Nearly all of that happens in Kerala is the result of the dynamic jostling that takes place between the powerlords of the North and Central Kerala.

Yet, neither of those regions has been able to establish that the road to Trivandrum passes through their own heartland. Unlike the folks in UP who seem to have successfully persuaded the rest of the nation that the road to Delhi passes through Lucknow. In that sense democracy in Kerala is far more real than democracy in India as a whole.

How could it be any other way in a state where every man, woman and child would like to lead and not follow? No part or region of the state would be allowed the kind of political hegemony that the states of UP and Bihar have usurped from the rest of the India.

We were greeted by the sounds of electioneering as the train sped through Kerala in the early hours of Monday morning. More electioneering and more window pane shattering noise followed, with stacks of loudspeakers mounted on the ubiquitous white Ambassador, as we reached our home. It was the last day of electioneering before the state went to the polls.

The day we landed was significant for another reason: On that day the incumbent political patriarch of Kerala labelled a prominent leader of the opposition an "Amul baby". When it comes to biliousness you got to hand it to the Mallus. Anyone other than a Mallu may have chosen any other expression that is more strident or less hard hitting, but definitely nowhere as memorable.

The Amul baby metaphor is more than just a political repartee. To put it in Marxian dialect, an Amul baby is is symbolic of a social class that is distinct and cut off from, if not inimical to, the toiling proletariat. Amul milk is what the wealthy mothers of Kerala have brought up her children on. The toiling mother's child suckles at its mother's breast, if it does not go hungry.

The use of the metaphor is yet another instance of how Marxism is alive and kicking in Kerala, whatever may its bill of political health look like elsewhere in the world. Well, Marxian rhetoric surely is, even if one were to be a little skeptical about the health of Marxian thought or philosophy, given the schism within the party cadres.

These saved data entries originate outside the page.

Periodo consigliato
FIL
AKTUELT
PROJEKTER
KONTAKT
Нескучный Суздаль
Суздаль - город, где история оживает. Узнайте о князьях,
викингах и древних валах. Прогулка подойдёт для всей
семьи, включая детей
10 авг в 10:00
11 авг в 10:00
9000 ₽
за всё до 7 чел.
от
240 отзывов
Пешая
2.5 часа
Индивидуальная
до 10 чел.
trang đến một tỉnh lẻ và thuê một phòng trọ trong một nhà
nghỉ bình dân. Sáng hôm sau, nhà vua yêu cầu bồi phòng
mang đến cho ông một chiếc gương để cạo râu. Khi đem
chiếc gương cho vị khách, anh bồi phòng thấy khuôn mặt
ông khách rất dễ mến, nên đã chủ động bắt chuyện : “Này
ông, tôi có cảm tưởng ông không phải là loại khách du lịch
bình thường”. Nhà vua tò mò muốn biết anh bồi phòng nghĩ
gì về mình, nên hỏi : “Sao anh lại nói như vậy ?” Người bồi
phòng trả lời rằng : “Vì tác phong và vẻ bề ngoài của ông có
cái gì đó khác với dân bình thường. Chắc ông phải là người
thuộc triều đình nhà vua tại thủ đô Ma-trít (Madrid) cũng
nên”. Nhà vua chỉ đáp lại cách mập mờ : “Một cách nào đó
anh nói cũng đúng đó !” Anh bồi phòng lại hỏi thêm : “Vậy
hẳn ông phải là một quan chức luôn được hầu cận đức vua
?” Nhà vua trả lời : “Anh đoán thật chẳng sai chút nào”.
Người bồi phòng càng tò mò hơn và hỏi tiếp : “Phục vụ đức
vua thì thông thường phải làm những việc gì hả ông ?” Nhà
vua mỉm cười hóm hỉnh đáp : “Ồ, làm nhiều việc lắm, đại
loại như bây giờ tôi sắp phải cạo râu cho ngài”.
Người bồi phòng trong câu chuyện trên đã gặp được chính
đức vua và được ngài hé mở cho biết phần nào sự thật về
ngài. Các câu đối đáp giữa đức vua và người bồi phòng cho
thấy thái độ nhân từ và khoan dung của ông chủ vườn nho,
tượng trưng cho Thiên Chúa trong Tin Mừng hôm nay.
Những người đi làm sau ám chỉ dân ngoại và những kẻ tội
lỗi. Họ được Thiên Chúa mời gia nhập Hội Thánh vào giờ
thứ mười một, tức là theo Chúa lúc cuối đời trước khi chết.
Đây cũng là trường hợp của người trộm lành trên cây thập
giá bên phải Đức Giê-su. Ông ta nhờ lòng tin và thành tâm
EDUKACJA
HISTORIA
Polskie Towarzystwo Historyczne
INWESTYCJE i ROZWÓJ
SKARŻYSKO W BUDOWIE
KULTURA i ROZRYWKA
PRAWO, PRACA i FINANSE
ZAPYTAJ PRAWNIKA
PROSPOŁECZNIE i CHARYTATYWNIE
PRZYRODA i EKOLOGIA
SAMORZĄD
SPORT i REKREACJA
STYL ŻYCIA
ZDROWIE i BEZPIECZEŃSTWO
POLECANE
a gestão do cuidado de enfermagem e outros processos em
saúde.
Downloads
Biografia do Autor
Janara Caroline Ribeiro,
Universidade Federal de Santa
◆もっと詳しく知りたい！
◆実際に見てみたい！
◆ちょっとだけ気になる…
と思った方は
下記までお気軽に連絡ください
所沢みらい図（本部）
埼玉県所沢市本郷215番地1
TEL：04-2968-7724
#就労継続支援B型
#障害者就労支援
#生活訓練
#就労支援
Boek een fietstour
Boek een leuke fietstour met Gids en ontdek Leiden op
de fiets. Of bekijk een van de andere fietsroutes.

So, on this momentous day, when my sons asked me their first questions about elections and politics I could not help start the 101. I could not think of a more auspicious place or time. In Hindu tradition place and time make all the difference between failure and success.

With prayer on my lips that I might be sowing the seeds of political awakening in their tender minds and that they might keep alive the Mallu legacy of being politically aware, if not active, I started on how elections work and finally give some people the right to rule over the others; in other words just tell them what to do - the essence of political power struggle.

Hopefully, I said to myself, before long my sons will realise the interchangeability of money and political power in India, well before they learn about the interconvertibility of mass and energy.

The elder of my twins tried to relate it to his world of cars and races and asked me: So that is like a race and someone wins, right? The younger one had a glimmer in his eye. He asked me with his signature shy smile: So if I win an election I can ask you and Amma and Vinayakan to do whatever I want?

I was happy to see the making of a 21st century Indian political leader. Amen.